Computer viruses are part of our culture. At least that’s what the Museum of Applied Arts (MAK) in Frankfurt says. Its division digitalcraft has put together an interdisciplinary exhibition on these bugs.

"I love you - computers_viruses_hackers_culture" takes a closer look at 30 years of computer virus history and its technical development. It seeks to show the connection of viruses as a factor of economic threat and as an element that gives momentum to art.

"In a society of communication and information, dealing with computer viruses belongs to everyday digital life," digitalcraft says.

Visitors to the exhibit can view an interactive database containing several hundred emulated viruses - all made harmless, of course.

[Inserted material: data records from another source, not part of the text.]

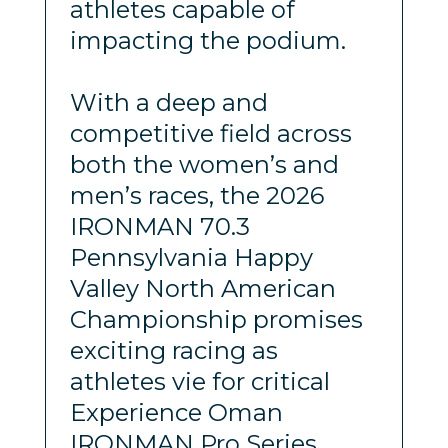
athletes capable of
impacting the podium.
With a deep and
competitive field across
both the women’s and
men’s races, the 2026
IRONMAN 70.3
Pennsylvania Happy
Valley North American
Championship promises
exciting racing as
athletes vie for critical
Experience Oman
IRONMAN Pro Series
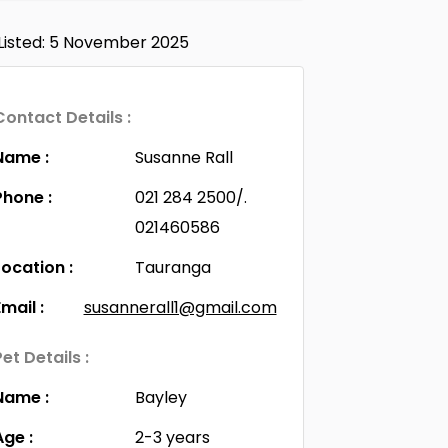
Listed: 5 November 2025
Contact Details :
Name :
Susanne Rall
Phone :
021 284 2500/.
021460586
Location :
Tauranga
Email :
susannerall1@gmail.com
Pet Details :
Name :
Bayley
Age :
2-3 years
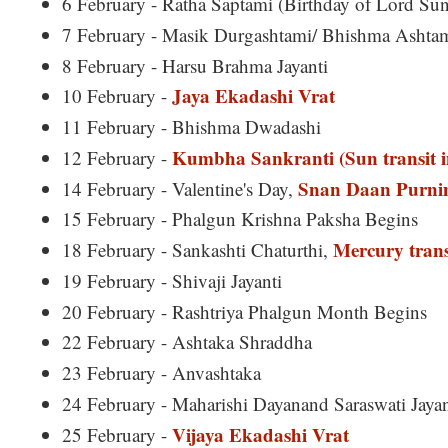
6 February - Ratha Saptami (Birthday of Lord Sun
7 February - Masik Durgashtami/ Bhishma Ashta
8 February - Harsu Brahma Jayanti
Jaya Ekadashi Vrat
10 February -
11 February - Bhishma Dwadashi
Kumbha Sankranti (Sun transit i
12 February -
Snan Daan Purn
14 February - Valentine's Day,
15 February - Phalgun Krishna Paksha Begins
Mercury trans
18 February - Sankashti Chaturthi,
19 February - Shivaji Jayanti
20 February - Rashtriya Phalgun Month Begins
22 February - Ashtaka Shraddha
23 February - Anvashtaka
24 February - Maharishi Dayanand Saraswati Jayan
Vijaya Ekadashi Vrat
25 February -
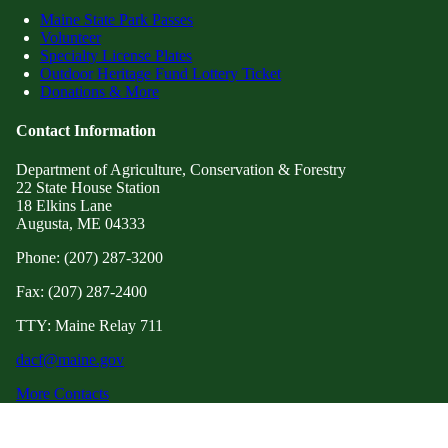
Maine State Park Passes
Volunteer
Specialty License Plates
Outdoor Heritage Fund Lottery Ticket
Donations & More
Contact Information
Department of Agriculture, Conservation & Forestry
22 State House Station
18 Elkins Lane
Augusta, ME 04333
Phone: (207) 287-3200
Fax: (207) 287-2400
TTY: Maine Relay 711
dacf@maine.gov
More Contacts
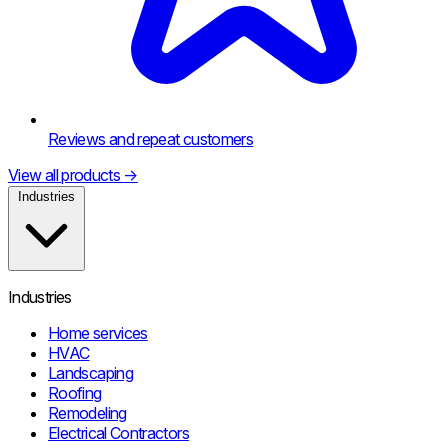
Reviews and repeat customers
View all products
→
Industries
Industries
Home services
HVAC
Landscaping
Roofing
Remodeling
Electrical Contractors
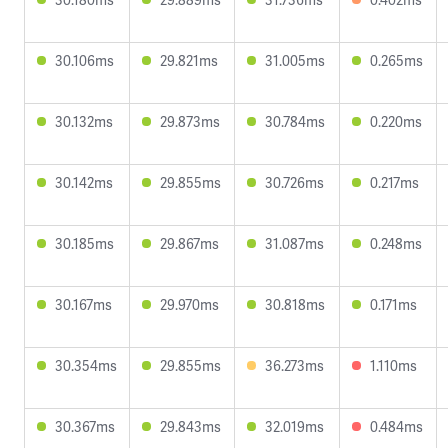
30.106ms
29.821ms
31.005ms
0.265ms
30.132ms
29.873ms
30.784ms
0.220ms
30.142ms
29.855ms
30.726ms
0.217ms
30.185ms
29.867ms
31.087ms
0.248ms
30.167ms
29.970ms
30.818ms
0.171ms
30.354ms
29.855ms
36.273ms
1.110ms
30.367ms
29.843ms
32.019ms
0.484ms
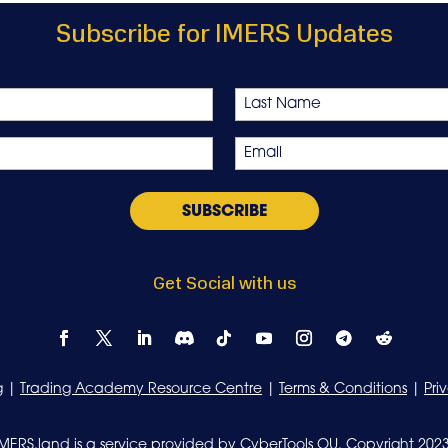
Subscribe for IMERS Updates
Last
Email
*
Get Social with us
g
|
Trading Academy Resource Centre
|
Terms & Conditions
|
Pri
IMERS.land is a service provided by CyberTools OU. Copyright 2023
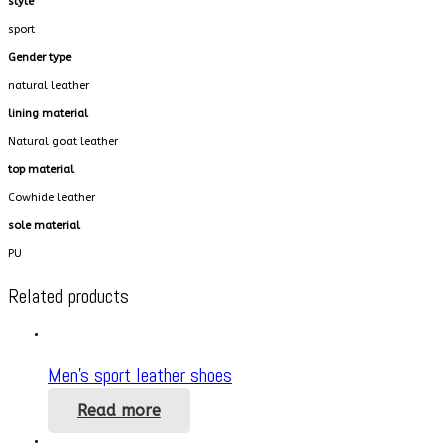
style
sport
Gender type
natural leather
lining material
Natural goat leather
top material
Cowhide leather
sole material
PU
Related products
Men’s sport leather shoes
Read more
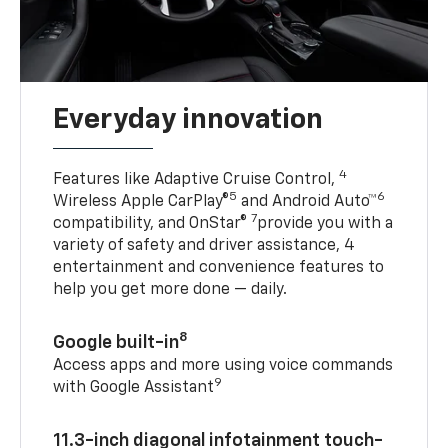
Everyday innovation
4
Features like Adaptive Cruise Control,
5
6
Wireless Apple CarPlay®
and Android Auto™
7
compatibility, and OnStar®
provide you with a
variety of safety and driver assistance, 4
entertainment and convenience features to
help you get more done — daily.
8
Google built-in
Access apps and more using voice commands
9
with Google Assistant
11.3-inch diagonal infotainment touch-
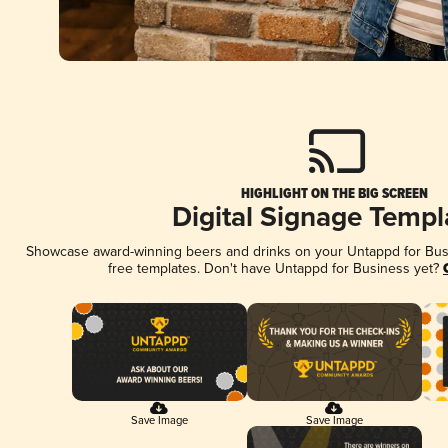
HIGHLIGHT ON THE BIG SCREEN
Digital Signage Templ
Showcase award-winning beers and drinks on your Untappd for Busin
free templates. Don't have Untappd for Business yet?
Save Image
Save Image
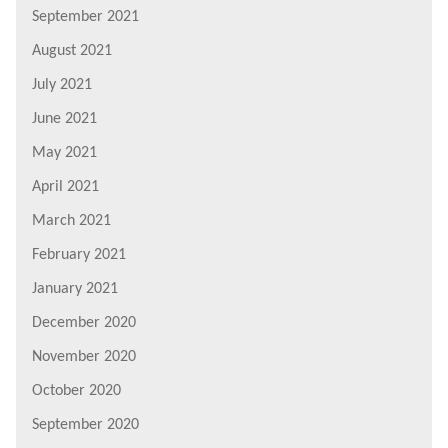
September 2021
August 2021
July 2021
June 2021
May 2021
April 2021
March 2021
February 2021
January 2021
December 2020
November 2020
October 2020
September 2020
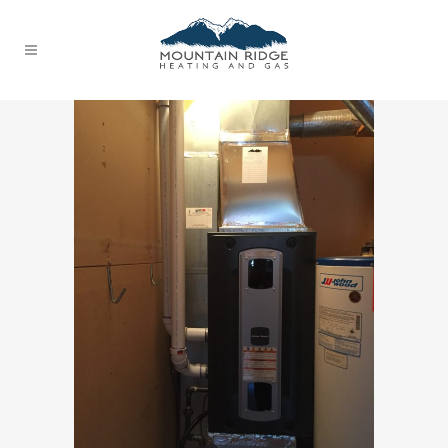
FURNACE REPAIRS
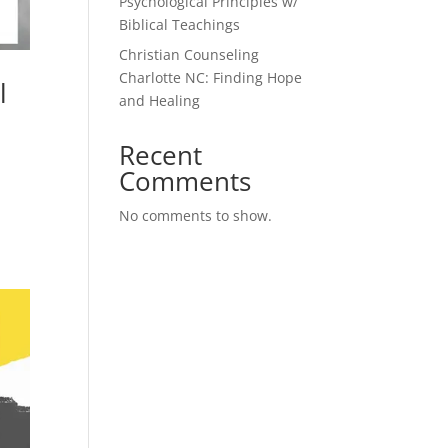
Psychological Principles w/
Biblical Teachings
Christian Counseling
Charlotte NC: Finding Hope
l
and Healing
Recent
Comments
No comments to show.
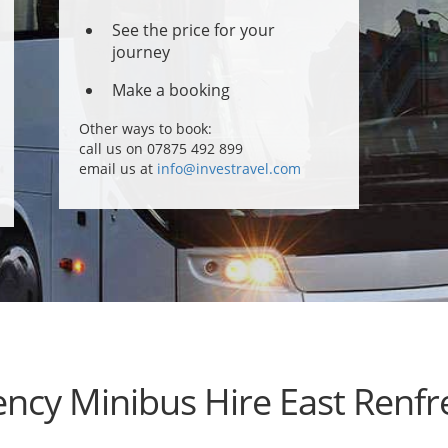
See the price for your
journey
Make a booking
Other ways to book:
call us on 07875 492 899
email us at
info@investravel.com
ncy Minibus Hire East Renfr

There are also demonstrations of the effects of viruses, and what a monitor looks like after contamination

Artistic potential

Project leader Franziska Nori says "particular attention is paid to the aesthetic component of the code creation".

"I love you" wants to show the aesthetic dimension of computer viruses. One of the perspectives it takes up devotes itself to the programming code as a unique language.

Computerhacker

Abstracted computer keyboard over numbers.

Digitalcraft says that, besides its mere functionality, these codes have a high artistic and aesthetic standard.

"Comparable to the experimental poetry of the early vanguard – Baudelaire, Rimbaud, the poétes maudits as well as Apollinaire and the surrealists – code poets experiment with this material of today’s information society."

The exhibition is accompanied by several expert talks among web and software artists, literature specialists, free software programmers, security experts, cryptographs and media sociologists.